← Back to context

Comment by uecker

1 day ago

It might matter to some but not to many, and in practice the pain imposed on many others could have been avoided by simply improving X. That developers already like to rewrite things is well known, but nobody should pay for this.

Do you want the indisputable advantage of Wayland? No dropped frames in the desktop, even at high framerates. Back in 2023 when I was still using X11 dropping frames was par for the curse, no matter the machine, the configuration or the DE. You could only hope to get a fluid presentation when using a full screen program that used DRI unredirection (or DRM or whatever it was called) because... it eschewed X completely. Now, it used to be even worse if you go back many years from that, so there was progress, but there were always these tiny drops impacting fluidity. It also got worse the more loaded the machine was, any task in the background consuming 40% of the machine could make it feel like you were using a 30hz monitor. Or, if you dared to use 120hz it felt more like a stuttery 70hz, even at idle.

That same year I decided to give Wayland my third shot and what you know... it not only was perfectly smooth all the time but it had finally reached a point where I could use it on my HTPC. Less than a year later and it was finally usable on my desktop and laptop, and since then I haven't really looked back.

  • This sounds more like random configuration problems with your drivers. The rendering model for modern X clients is the same as for Wayland, so the idea that there could be room for a fundamental improvement is based on misinformation.

    • Random? I saw it happen on every linux machine running X I came across over the last two decades, it wasn't just mine, it was colleagues machines and so on. Maybe if you combined KDE, AMDGPU drivers, the right distro and X from around 2022 and onwards you could get a mostly smooth experience, but the behavior when pushing the system a little bit or trying high refresh rate would prevail.

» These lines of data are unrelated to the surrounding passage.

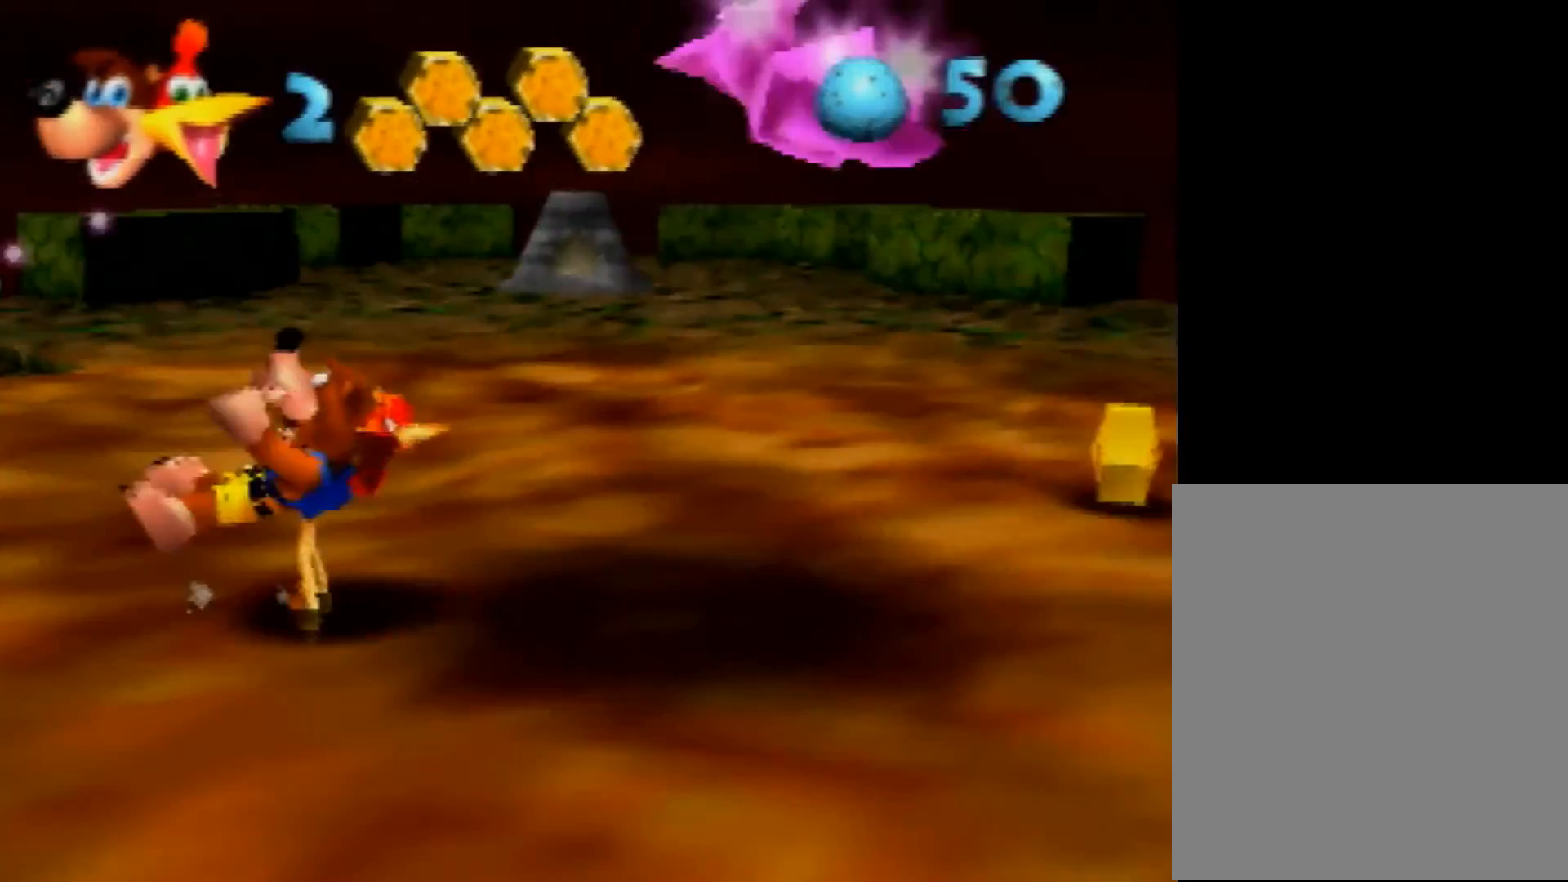
{"buttons": ["Z"], "left_stick": "right", "events": [[40, "A", "up"]]}
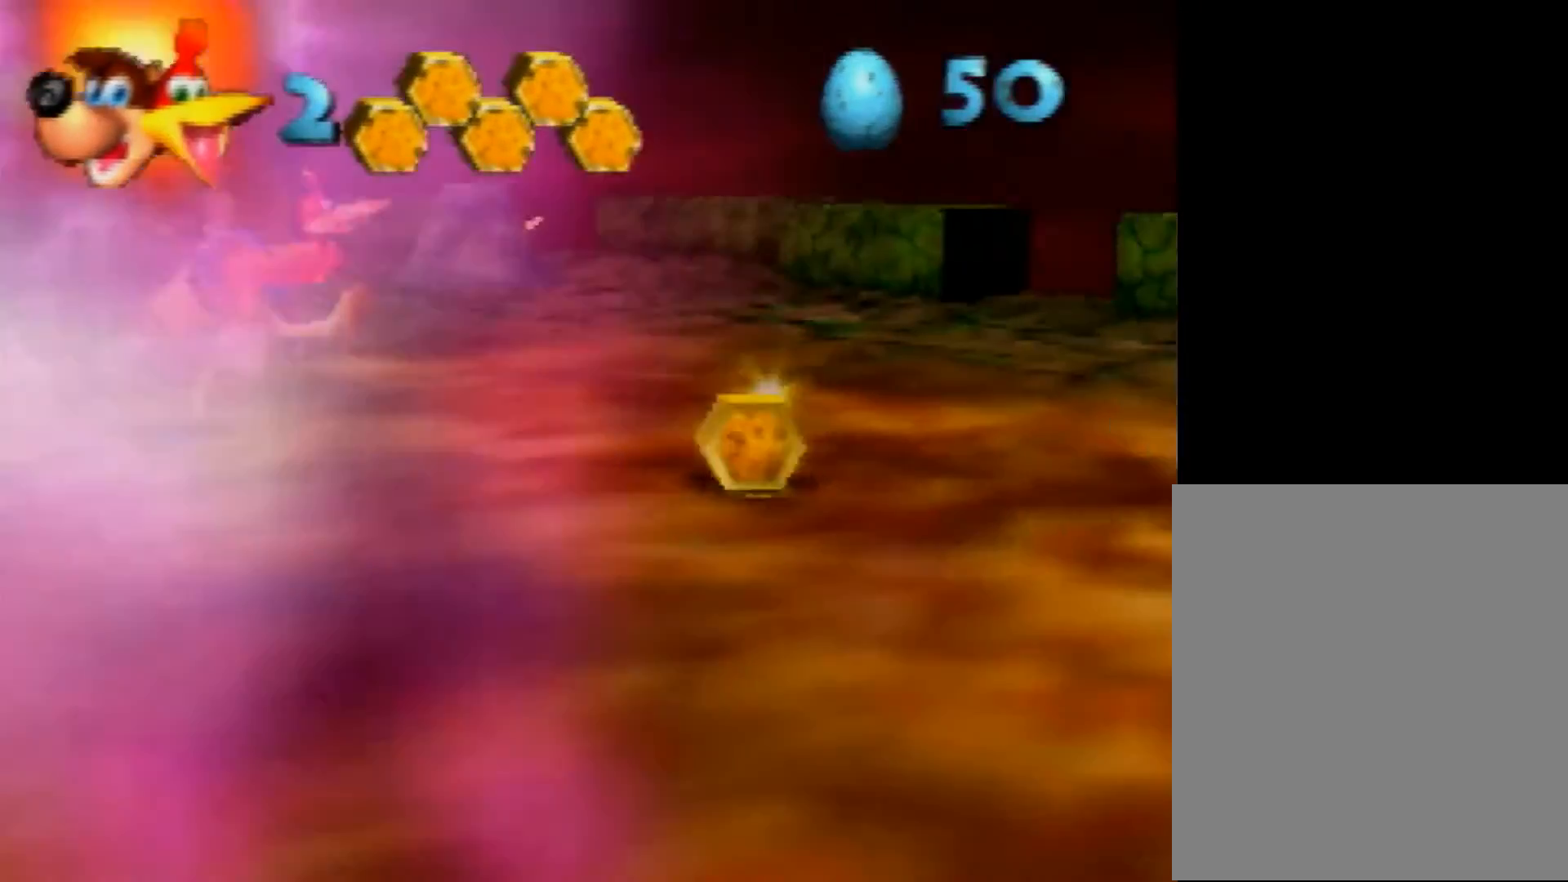
{"buttons": ["Z"], "left_stick": "up-left", "events": [[40, "left_stick", "center"], [120, "left_stick", "left"], [360, "A", "down"], [440, "left_stick", "up-left"], [480, "A", "up"]]}
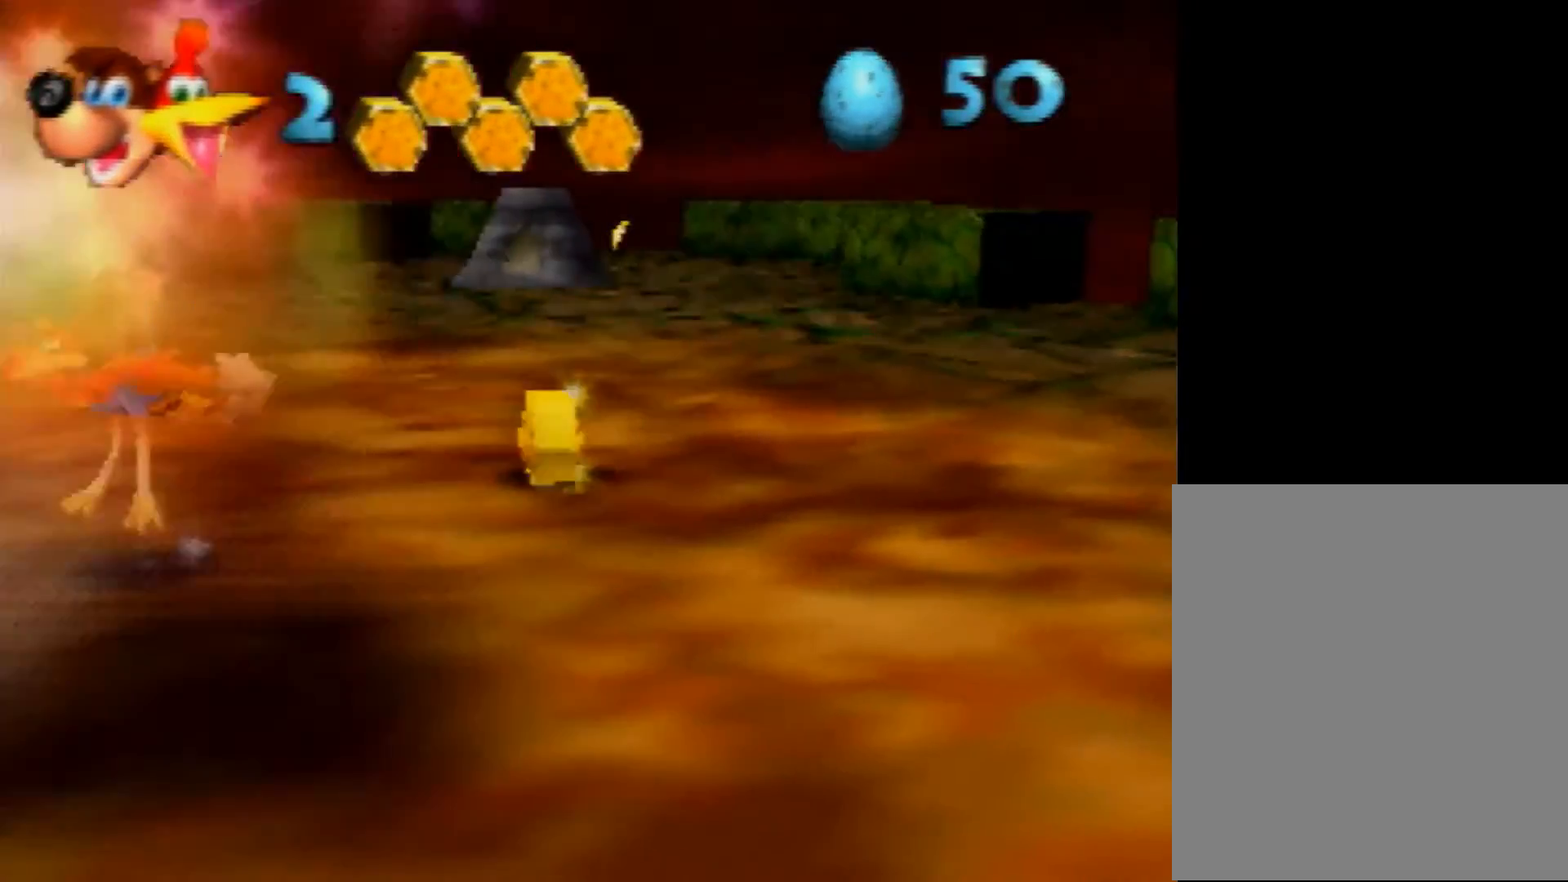
{"buttons": ["Z"], "left_stick": "down-right", "events": [[120, "left_stick", "right"], [400, "left_stick", "down-right"]]}
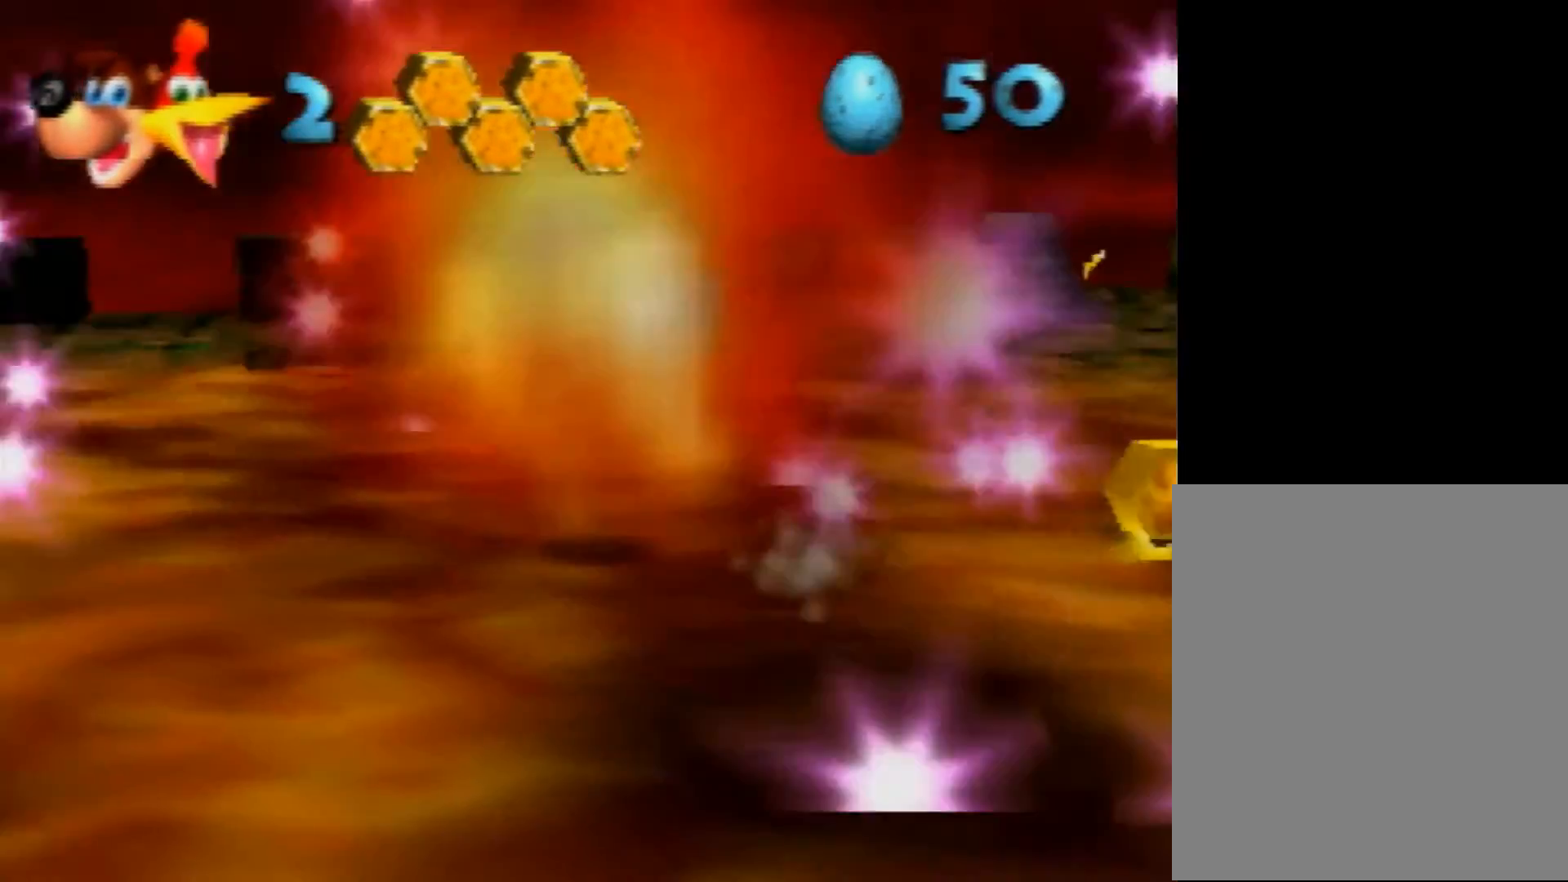
{"buttons": ["Z"], "left_stick": "down-right", "events": [[200, "A", "down"], [320, "A", "up"]]}
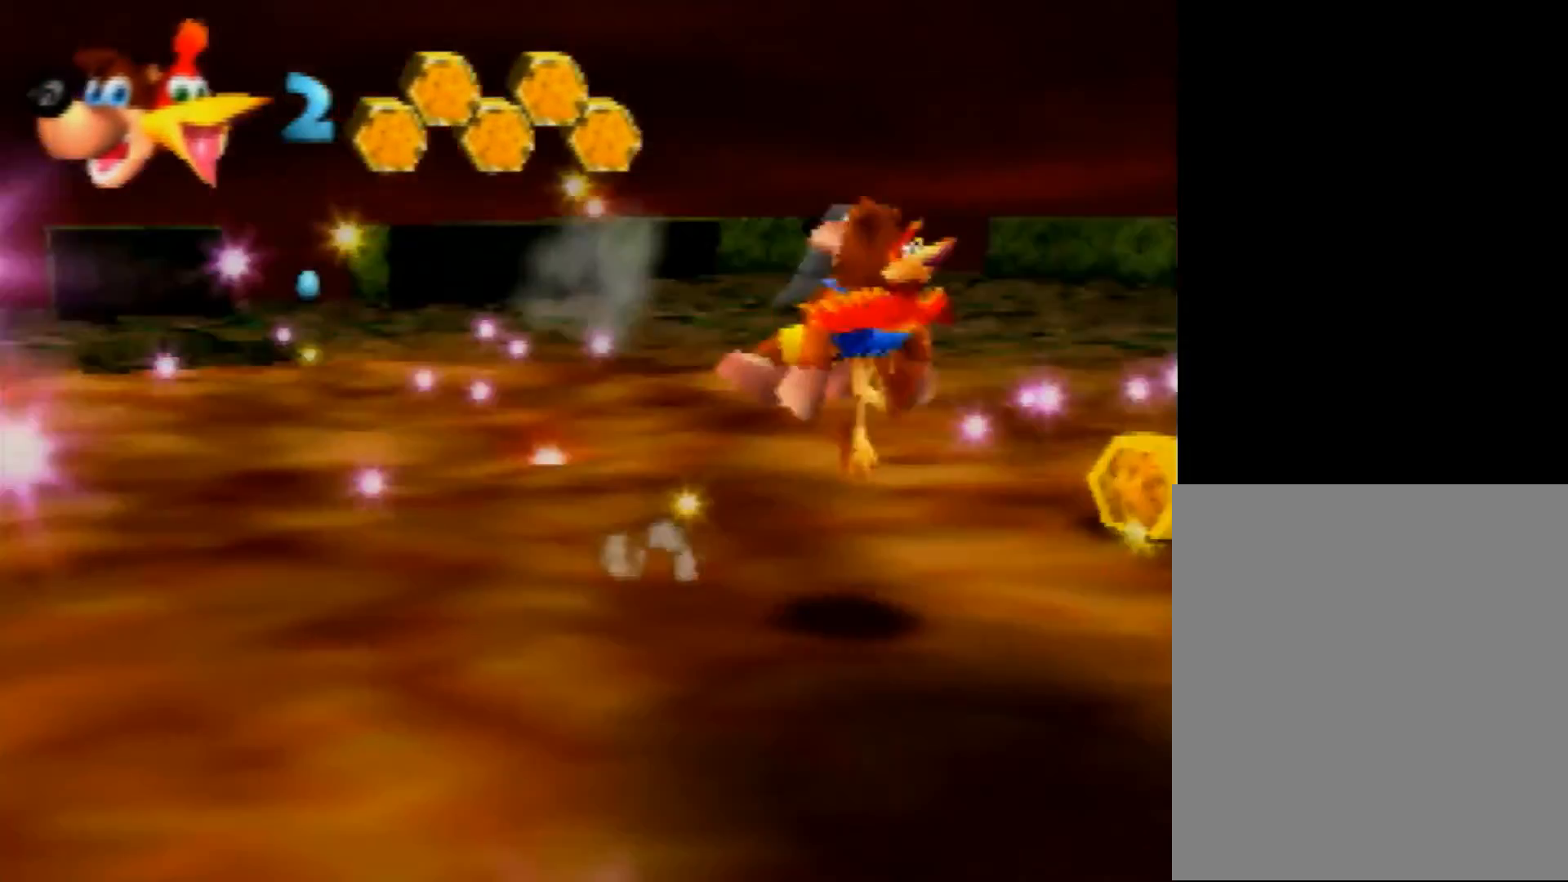
{"buttons": ["A", "Z"], "left_stick": "left", "events": [[120, "left_stick", "left"], [480, "A", "down"]]}
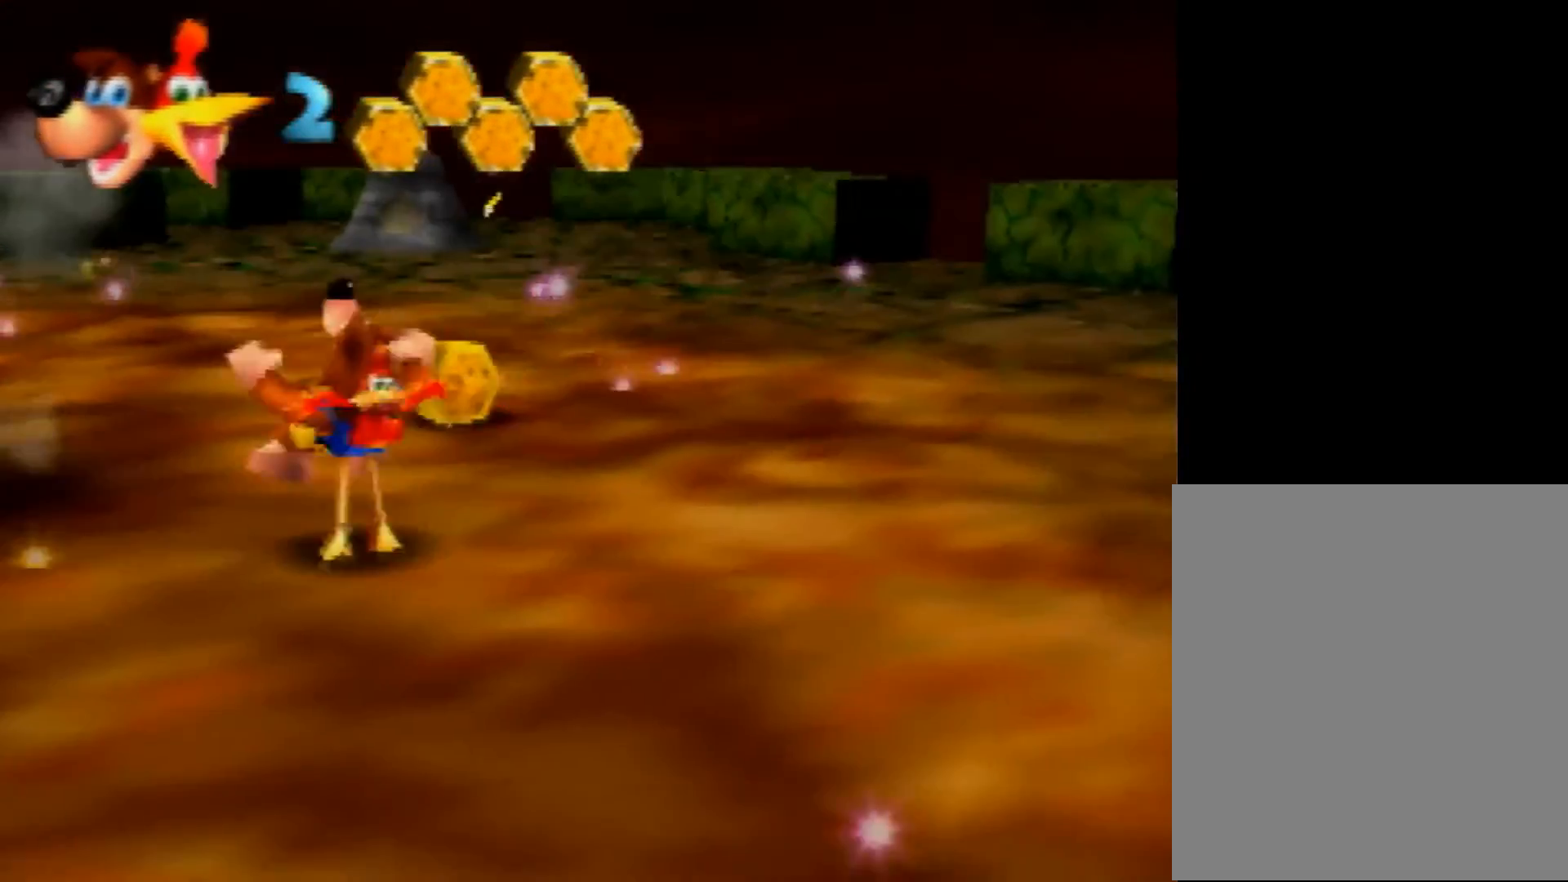
{"buttons": ["Z"], "left_stick": "up-right", "events": [[160, "A", "up"], [240, "left_stick", "up-left"], [480, "left_stick", "up-right"]]}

      The point is, even if you could get a smooth experience it was at best an exception, specially across most of X11 life. There are many reasons why the Steam Deck shipped with Steam running through the gamescope micro compositor, and one of them was sidestepping some of the X11 jank.

      1 reply →

My Wayland development work has gone extremely well.

I’m amazed at how smooth it is and how much just works.

Not my usual Linux development experience with xorg.

a great many people use external displays.

besides, even without using that, for the vast vast majority of users, there is no pain, they dont even realized they've switched to wayland, their distributions simply did it.

and people ARE paying a price staying with xorg, theres a reason projects like KDE are very happy about the change.

  • Well, I can only report from my experience and this is the pain I still see with Wayland but not really with X. If KDE wants to hurt some of their users, this is their decision.

    • what kind of thinking process is this? do you for real think any KDE project member has thought "yeah, I want to hurt some of our users".

      this is not how it works. They have actual real data from real users about how many use wayland vs xorg, they also sit on the bugtracker, and they sit with the code. they also have very clear knowledge of how much time they can dedicate to make KDE better, both for themselves and EVERYONE.

      They have decided that it is best for everyone to outphase X support. Several top contributors to KDE have also explained how several issues that people kept having under X, resulting in LOADS of bug reports, have more or less vanished now during wayland.

      You might be having issues, others might too, but its arrogant to presume to think you know that most people are not better off than before, and of course those that at the end of the day matter most, the developers. This does not mean they want to hurt anyone.